Life on the land in Australia


Gillard’s petrol tax vow

to be tested

04 Jul, 2011 06:53 AM

Prime Minister Julia Gillard says petrol will be exempted from the proposed carbon tax ”now and forever” and will not be included either in the fixed price period or when the emissions trading scheme kicks in.

But the Productivity Commission will examine how fuel excise can be shifted to the new tax, with an outcome that could force petrol prices up anyway after three years.

The Prime Minister said yesterday motorists would be spared from having to fork out more at the petrol pump as a direct result of the carbon tax she hoped to introduce next year. The major concession is not only a win for motorists, but also a success for Independent MPs Tony Windsor and Rob Oakeshott who argued for petrol to be exempted from the carbon tax.

”Families, tradies, small business people do not have to worry about a petrol price increase,” Ms Gillard said.

”Petrol prices will not be touched by carbon pricing.”
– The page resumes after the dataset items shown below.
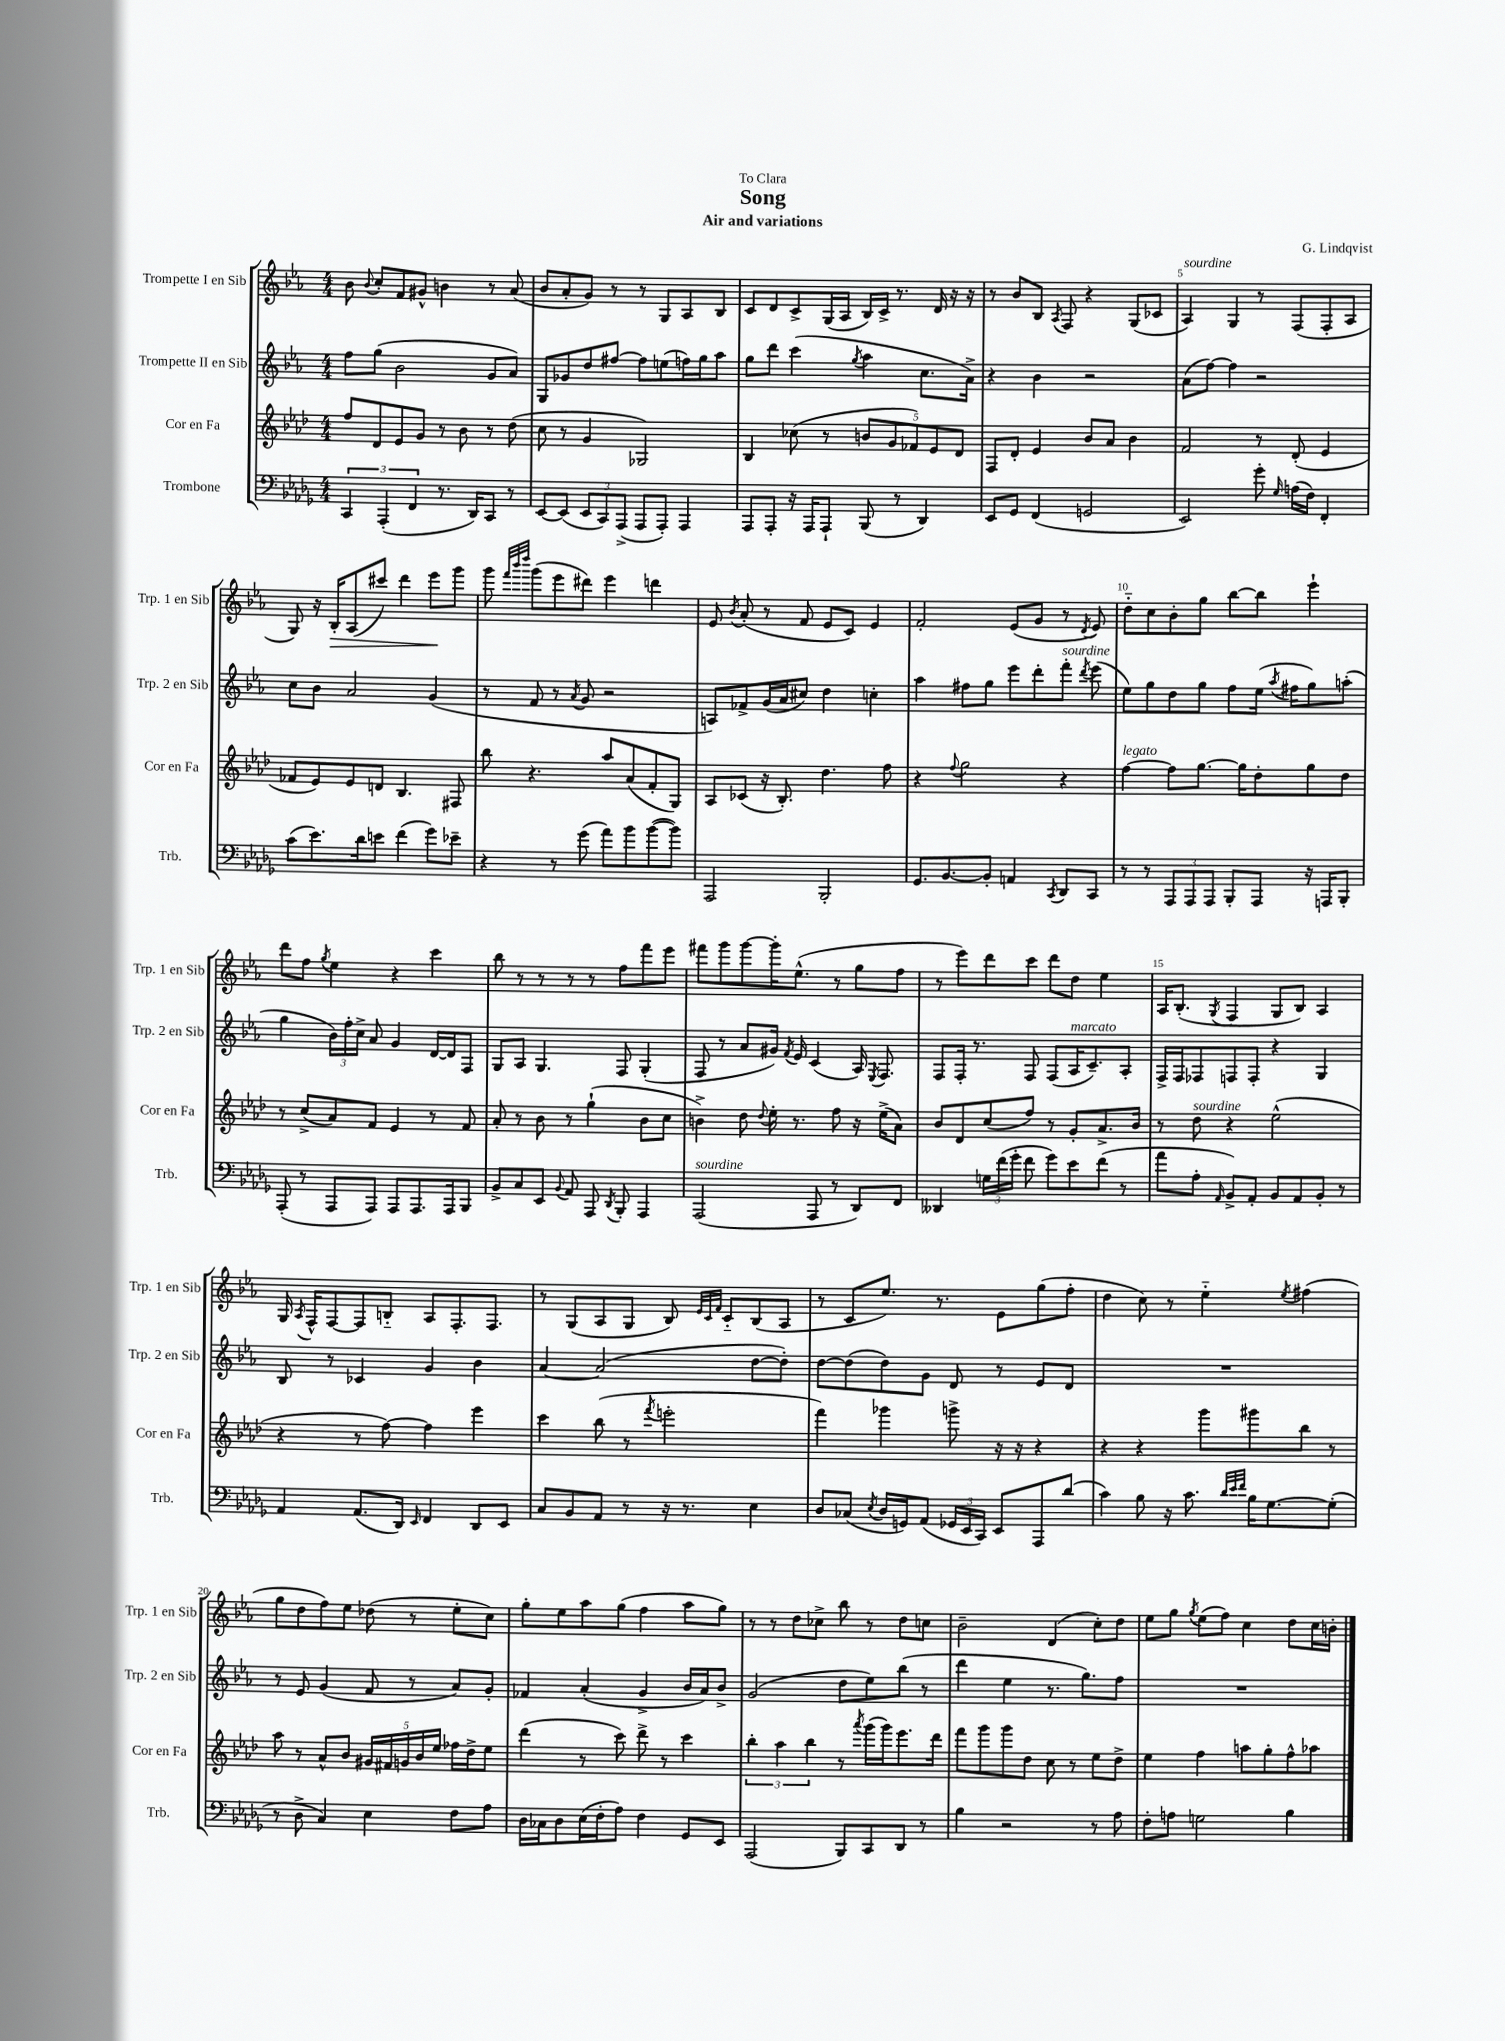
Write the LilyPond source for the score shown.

\header { title = "Song" composer = "G. Lindqvist" subtitle = "Air and variations" dedication = "To Clara" }
<<
\new StaffGroup <<
\new Staff = "s0" \with { instrumentName = "Trompette I en Sib" shortInstrumentName = "Trp. 1 en Sib" } {
    \clef treble \key ees \major \numericTimeSignature \time 4/4
    \autoBeamOff bes'8 \appoggiatura { bes'8 } c''8[-. f'8 gis'8]-^ b'4 r8 aes'8( |
    bes'8[ aes'8-. g'8]) r8 r8 g8[ aes8 bes8] |
    c'8[ d'8 c'8-> g16( aes16] bes16[) c'16]-> r8. d'16 r16 r16 |
    r8 bes'8[ bes8] \acciaccatura { aes8 } f8 r4 g8[( ces'8] |
    aes4^\markup { \italic "sourdine" }) g4 r8 f8[( f8-. aes8] |
    g8) r16 bes16[-.\> aes8( cis'''8]) d'''4 ees'''8[\! g'''8] |
    g'''8 \grace { f'''32[ bes'''32 d''''32] } g'''8[( ees'''8 dis'''8]) ees'''4 d'''4 |
    ees'8 \acciaccatura { bes'8 } aes'8-.( r8 f'8 ees'8[ c'8]) ees'4 |
    f'2-. ees'8[( g'8] r8 \acciaccatura { d'8 } ees'8) |
    d''8[-_ c''8 bes'8-. g''8] bes''8[~ bes''8] ees'''4-! |
    d'''8[ f''8] \acciaccatura { g''8 } ees''4 r4 c'''4 |
    bes''8 r8 r8 r8 r8 f''8[ f'''8 ees'''8] |
    fis'''8[ g'''8 g'''8~ g'''16-. ees''8.]-^( r8 g''8[ f''8] |
    r8 ees'''8[) d'''8 c'''8] d'''8[ d''8] ees''4 |
    aes16[ bes8.]-.( \acciaccatura { g8 } f4 g8[ bes8]) aes4 |
    g16 \acciaccatura { aes8 } f16[-^ f8~ f8 b8]-_ aes8[ f8.-. f8.] |
    r8 g8[( aes8 g8] bes8) \grace { ees'32[ c'32 f'32] } c'8[-_ bes8( aes8] |
    r8 c'8[ ees''8.]) r8. ees'8[ g''8( f''8]-. |
    d''4 c''8) r8 ees''4-_ \acciaccatura { ees''8 } fis''4( |
    g''8[ d''8 f''8) ees''8] des''8( r8 ees''8[-. c''8]) |
    g''8[-. ees''8 aes''8 g''8]( f''4 aes''8[ g''8]) |
    r8 r8 d''8[ ces''8]-> bes''8 r8 d''8[ c''8] |
    bes'2-- d'4( c''8[-.) d''8] |
    ees''8[ g''8] \acciaccatura { g''8 } ees''8[( f''8]) c''4 d''8[ c''16 b'16]-. \bar "|." |
}
\new Staff = "s1" \with { instrumentName = "Trompette II en Sib" shortInstrumentName = "Trp. 2 en Sib" } {
    \clef treble \key ees \major \numericTimeSignature \time 4/4
    \autoBeamOff f''8[ g''8]( bes'2 g'8[ aes'8]) |
    g8[ ges'8 d''8 fis''8]~ fis''8[ e''8( f''16) g''16 aes''8] |
    g''8[ d'''8] c'''4( \acciaccatura { g''8 } aes''4 c''8.[ aes'16]->) |
    r4 bes'4 r2 |
    aes'8[( f''8]~) f''4 r2 |
    c''8[ bes'8] aes'2 g'4( |
    r8 f'8 r8 \acciaccatura { aes'8 } g'8 r2 |
    a8[) fes'8-> g'16( aes'16 cis''8]) d''4 c''4-. |
    aes''4 fis''8[ g''8] ees'''8[ d'''8-. f'''8]-.^\markup { \italic "sourdine" } \acciaccatura { d'''8 } ees'''8( |
    ees''8[) g''8 d''8 g''8] f''8[ ees''16]( \acciaccatura { aes''8 } fis''16[ g''8) a''8]-.( |
    g''4 \tuplet 3/2 { bes'16[) f''16-. c''16]-> } aes'8 g'4 d'16[~ d'16 f8] |
    g8[ aes8] g4. f8 g4-.( |
    f8 r8 aes'8[ gis'16]) \acciaccatura { f'8 } ees'16 c'4( aes16) \acciaccatura { ees8 } f8. |
    f8[ f16]-. r8. f8 f8[( aes16^\markup { \italic "marcato" } c'8.--) aes8]-. |
    f16[-> f16 fes8 f8 f8]-. r4 g4 |
    bes8 r8 ces'4 g'4 bes'4 |
    aes'4~ aes'2( d''8[~ d''8]-.) |
    d''8[~ d''8( d''8) g'8] d'8 r8 ees'8[ d'8] |
    R1 |
    r8 ees'8 g'4( f'8 r8 aes'8[) g'8]-. |
    fes'4 aes'4-.( g'4-> bes'16[ aes'16) bes'8]-> |
    g'2( d''8[ ees''8) bes''8]( r8 |
    d'''4 ees''4 r8. g''8.[) f''8] |
    R1 \bar "|." |
}
\new Staff = "s2" \with { instrumentName = "Cor en Fa" shortInstrumentName = "Cor en Fa" } {
    \clef treble \key aes \major \numericTimeSignature \time 4/4
    \autoBeamOff f''8[ des'8 ees'8 g'8] r8 bes'8 r8 des''8( |
    c''8 r8 g'4 ges2) |
    bes4 ces''8( r8 \tuplet 5/4 { b'8[ g'8 fes'8) ees'8 des'8] } |
    f8[ des'8]-. ees'4 bes'8[ aes'8] bes'4 |
    f'2 r8 des'8-.( ees'4 |
    fes'8[ ees'8) ees'8 d'8] bes4. fis8 |
    bes''8 r4. aes''8[ aes'8( f'8-. g8]) |
    aes8[ ces'8]( r16 bes8.-.) des''4. f''8 |
    r4 \appoggiatura { f''8 } g''2 r4 |
    f''4~^\markup { \italic "legato" } f''8[ g''8.]~ g''16[ des''8-. g''8 des''8] |
    r8 c''8[->( aes'8) f'8] ees'4 r8 f'8 |
    aes'8-. r8 bes'8 r8 g''4-!( bes'8[ c''8] |
    b'4->) des''8 \appoggiatura { des''8 } ees''16-. r8. f''8 r16 ees''16[->( aes'8]) |
    bes'8[ des'8 c''8( f''8]) r8 g'8[-. aes'8.-> bes'16] |
    r8 des''8^\markup { \italic "sourdine" } r4 ees''2-^( |
    r4 r8 f''8~) f''4 ees'''4 |
    c'''4 bes''8( r8 \acciaccatura { f'''8 } e'''2-. |
    f'''4) ges'''4 g'''8-> r16 r16 r4 |
    r4 r4 g'''8[ gis'''8 bes''8] r8 |
    aes''8 r8 aes'8[-^ bes'8] \tuplet 5/4 { gis'16[ fis'16 g'16 bes'16 ees''16] } fes''16[ des''16-> ees''8] |
    des'''4( r8 c'''8) des'''8-> r8 c'''4 |
    \tuplet 3/2 { bes''4-. aes''4 bes''4 } r8 \acciaccatura { aes'''8 } g'''16[( g'''16) ees'''8. des'''16] |
    f'''8[ g'''8 g'''8 des''8] c''8 r8 ees''8[ des''8]-> |
    ees''4 f''4 a''8[ g''8-. f''8-^ aes''8] \bar "|." |
}
\new Staff = "s3" \with { instrumentName = "Trombone" shortInstrumentName = "Trb." } {
    \clef bass \key des \major \numericTimeSignature \time 4/4
    \autoBeamOff \tuplet 3/2 { c,4 aes,,4-.( f,4 } r8. des,16[) c,8] r8 |
    ees,8[~ ees,8]( \tuplet 3/2 { ees,8[ c,8) aes,,8]->( } aes,,8[ aes,,8]-.) aes,,4 |
    aes,,8[ aes,,8]-. r16 aes,,16[ aes,,8]-! bes,,8( r8 des,4) |
    ees,8[ ges,8] f,4( g,2 |
    ees,2) ges'8-. \grace { ges16 } a16[( f16]) f,4-. |
    c'8[( ees'8.) des'16 e'8] f'4( ges'8[) ees'8]-- |
    r4 r8 ges'8( aes'8[) bes'8 bes'8~( bes'8]) |
    aes,,2 bes,,2-. |
    ges,8.[ bes,8.~ bes,8]-. a,4 \acciaccatura { c,8 } des,8[ c,8] |
    r8 r8 \tuplet 3/2 { aes,,8[ aes,,8 aes,,8] } bes,,8[-. aes,,8] r16 a,,16[ bes,,8]-. |
    aes,,8-.( r8 aes,,8[ aes,,8]) aes,,8[ aes,,8. aes,,16 bes,,8] |
    bes,8[-> c8 ees,8] \appoggiatura { bes,8 } aes,8 aes,,8 \acciaccatura { des,8 } bes,,8-. aes,,4 |
    aes,,2^\markup { \italic "sourdine" }( aes,,8 r8 des,8[) f,8] |
    deses,4 \tuplet 3/2 { g16[ f'16( ges'16]-. } f'8 ges'8[) ees'8 f'8]( r8 |
    aes'8[ aes8]-. \grace { aes,16 } bes,8[->) aes,8]-. bes,8[ aes,8 bes,8]-. r8 |
    aes,4 aes,8.[( des,16]) \grace { ees,16 } f,4 des,8[ ees,8] |
    c8[ bes,8 aes,8] r8 r16 r8. ees4 |
    des8[ ces8]( \acciaccatura { ees8 } des16[ g,16) aes,8]( \tuplet 3/2 { ges,16[ ees,16 c,16]) } ees,8[ aes,,8 des'8]( |
    c'4) bes8 r16 c'8. \grace { des'32[ ees'32 f'32] } bes16[ ges8.~ ges8]-.( |
    r8 des8-> c4) ees4 f8[ aes8] |
    des16[ ces16 des8 ees16( f16-. aes8]) f4 ges,8[ ees,8] |
    aes,,2( bes,,8[) c,8 des,8] r8 |
    bes4 r2 r8 aes8 |
    f8[-. a8] g2 bes4 \bar "|." |
}
>>
>>
\layout { \context { \Score \override BarNumber.break-visibility = ##(#f #t #t) barNumberVisibility = #(every-nth-bar-number-visible 5) } }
But while the Prime Minister insisted the exemption would not be a temporary measure, the Greens revealed that the Government agreed to have the Productivity Commission examine the whole fuel excise regime.

The Greens argued for petrol to be included in the carbon price from the outset but were outvoted during negotiations inside the multi-party committee on climate change.
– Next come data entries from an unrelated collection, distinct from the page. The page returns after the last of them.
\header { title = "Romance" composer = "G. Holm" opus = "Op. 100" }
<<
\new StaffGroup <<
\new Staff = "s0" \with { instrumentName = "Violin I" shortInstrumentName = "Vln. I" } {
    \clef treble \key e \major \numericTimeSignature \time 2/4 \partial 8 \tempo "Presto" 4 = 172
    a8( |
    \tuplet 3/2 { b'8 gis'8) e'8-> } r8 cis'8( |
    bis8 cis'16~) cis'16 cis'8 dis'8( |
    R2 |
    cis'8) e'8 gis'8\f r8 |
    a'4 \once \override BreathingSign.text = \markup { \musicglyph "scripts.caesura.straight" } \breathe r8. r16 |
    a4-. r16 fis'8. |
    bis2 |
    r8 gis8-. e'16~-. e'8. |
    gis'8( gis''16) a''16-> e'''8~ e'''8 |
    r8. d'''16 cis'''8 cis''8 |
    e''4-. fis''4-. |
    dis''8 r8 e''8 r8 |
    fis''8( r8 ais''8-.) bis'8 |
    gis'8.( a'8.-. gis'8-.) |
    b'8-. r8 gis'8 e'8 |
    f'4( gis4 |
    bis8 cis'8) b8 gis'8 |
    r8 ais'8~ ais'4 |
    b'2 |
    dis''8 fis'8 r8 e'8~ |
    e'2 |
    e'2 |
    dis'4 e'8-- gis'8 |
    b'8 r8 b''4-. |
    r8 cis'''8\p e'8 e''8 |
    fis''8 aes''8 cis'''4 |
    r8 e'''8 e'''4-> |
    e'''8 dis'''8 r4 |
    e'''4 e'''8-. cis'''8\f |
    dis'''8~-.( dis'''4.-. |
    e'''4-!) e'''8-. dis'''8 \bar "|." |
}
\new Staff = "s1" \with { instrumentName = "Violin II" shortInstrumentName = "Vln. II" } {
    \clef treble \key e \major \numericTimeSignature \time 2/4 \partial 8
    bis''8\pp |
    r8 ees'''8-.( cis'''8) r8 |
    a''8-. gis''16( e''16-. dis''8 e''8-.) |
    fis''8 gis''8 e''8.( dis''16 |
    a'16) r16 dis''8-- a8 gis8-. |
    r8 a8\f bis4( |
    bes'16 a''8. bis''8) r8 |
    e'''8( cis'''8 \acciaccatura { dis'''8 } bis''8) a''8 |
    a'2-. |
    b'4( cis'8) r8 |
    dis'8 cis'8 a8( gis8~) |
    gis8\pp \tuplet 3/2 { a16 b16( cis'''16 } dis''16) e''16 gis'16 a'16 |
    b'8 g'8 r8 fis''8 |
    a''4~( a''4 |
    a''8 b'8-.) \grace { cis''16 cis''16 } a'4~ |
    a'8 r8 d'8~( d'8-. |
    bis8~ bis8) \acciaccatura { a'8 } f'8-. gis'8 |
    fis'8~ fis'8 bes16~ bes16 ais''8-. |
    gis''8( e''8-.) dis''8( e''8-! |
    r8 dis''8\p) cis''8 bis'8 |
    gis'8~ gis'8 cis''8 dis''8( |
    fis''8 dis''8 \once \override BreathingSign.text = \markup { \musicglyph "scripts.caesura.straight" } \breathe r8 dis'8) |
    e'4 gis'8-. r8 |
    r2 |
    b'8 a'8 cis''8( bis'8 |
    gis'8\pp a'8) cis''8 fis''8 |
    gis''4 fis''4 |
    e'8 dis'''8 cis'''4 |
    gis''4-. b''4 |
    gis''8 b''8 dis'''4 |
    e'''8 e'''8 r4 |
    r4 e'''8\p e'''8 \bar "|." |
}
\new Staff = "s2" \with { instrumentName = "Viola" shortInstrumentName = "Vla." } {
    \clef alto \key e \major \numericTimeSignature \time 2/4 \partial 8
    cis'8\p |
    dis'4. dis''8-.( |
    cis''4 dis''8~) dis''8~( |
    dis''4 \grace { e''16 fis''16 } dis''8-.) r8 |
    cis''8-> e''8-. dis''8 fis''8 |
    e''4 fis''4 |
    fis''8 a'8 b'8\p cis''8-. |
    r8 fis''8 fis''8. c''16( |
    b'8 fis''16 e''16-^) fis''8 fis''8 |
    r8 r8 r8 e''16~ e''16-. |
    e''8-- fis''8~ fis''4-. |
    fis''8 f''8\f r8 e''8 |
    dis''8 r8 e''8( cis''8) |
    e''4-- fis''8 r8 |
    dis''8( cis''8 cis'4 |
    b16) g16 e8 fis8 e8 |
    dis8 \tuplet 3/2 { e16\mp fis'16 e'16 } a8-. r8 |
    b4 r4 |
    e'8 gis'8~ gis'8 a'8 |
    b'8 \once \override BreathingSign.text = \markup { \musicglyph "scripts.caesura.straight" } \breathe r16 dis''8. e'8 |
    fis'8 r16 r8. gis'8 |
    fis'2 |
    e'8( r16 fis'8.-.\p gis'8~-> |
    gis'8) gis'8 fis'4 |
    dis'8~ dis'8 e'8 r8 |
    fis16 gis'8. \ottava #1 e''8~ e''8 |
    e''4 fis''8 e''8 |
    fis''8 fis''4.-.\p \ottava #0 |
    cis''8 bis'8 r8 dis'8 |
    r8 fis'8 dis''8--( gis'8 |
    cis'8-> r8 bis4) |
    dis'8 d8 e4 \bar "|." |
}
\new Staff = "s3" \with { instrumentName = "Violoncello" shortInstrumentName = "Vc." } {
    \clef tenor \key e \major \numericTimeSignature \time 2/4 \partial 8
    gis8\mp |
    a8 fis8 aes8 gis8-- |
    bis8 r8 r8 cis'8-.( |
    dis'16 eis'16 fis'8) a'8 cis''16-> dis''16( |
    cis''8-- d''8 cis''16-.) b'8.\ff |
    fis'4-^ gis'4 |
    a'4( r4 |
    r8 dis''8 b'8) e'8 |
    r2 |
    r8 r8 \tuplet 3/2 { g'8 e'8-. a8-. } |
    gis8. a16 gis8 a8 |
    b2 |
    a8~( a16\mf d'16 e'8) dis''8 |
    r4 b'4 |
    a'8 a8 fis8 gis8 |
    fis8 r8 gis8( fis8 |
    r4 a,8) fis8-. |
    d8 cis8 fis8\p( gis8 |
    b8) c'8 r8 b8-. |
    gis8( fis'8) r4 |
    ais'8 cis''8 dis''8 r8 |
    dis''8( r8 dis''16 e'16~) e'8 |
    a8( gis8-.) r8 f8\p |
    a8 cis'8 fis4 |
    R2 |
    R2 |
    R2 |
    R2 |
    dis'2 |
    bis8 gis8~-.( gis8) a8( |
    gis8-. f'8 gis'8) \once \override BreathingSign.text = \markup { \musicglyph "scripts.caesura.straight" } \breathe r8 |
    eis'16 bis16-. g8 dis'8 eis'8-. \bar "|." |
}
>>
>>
Conceding yesterday that the party had to compromise on the issue, Greens deputy leader Christine Milne said fuel excise had to be changed to encourage people to use more environmentally friendly transport.

”We want Australians to drive less, and when they do drive, to drive more efficiently,” Senator Milne said.

”What we need into the future is a very clear and transparent signal to the public that there will be a price imposed on embedded energy and people can make decisions accordingly.

”This mish-mash of policies which sees subsidies and taxes working against each other needs to be changed. We need to restructure the fuel excise to reflect the fuel energy content of fuel.”

The Productivity Commission’s recommendations would be implemented in 2015, if approved by Parliament.

The Prime Minister also said self-funded retirees holding a Commonwealth health-care card would be treated similarly to pensioners with regards to the assistance they would get under the carbon tax’s compensation package for households.

But Opposition Leader Tony Abbott said the best way to protect struggling families from higher costs was to dump the carbon tax altogether.

Mr Abbott said the Prime Minister’s promise that motorists wouldn’t have to pay for an increase in fuel prices under the carbon tax couldn’t be believed.

”This is about as believable as her pre-election statement that there will be no carbon tax,” he said.

Full details of the carbon pricing regime are expected to be revealed within days, with almost all of the details having been negotiated and agreed among the members of the multi-party climate change committee.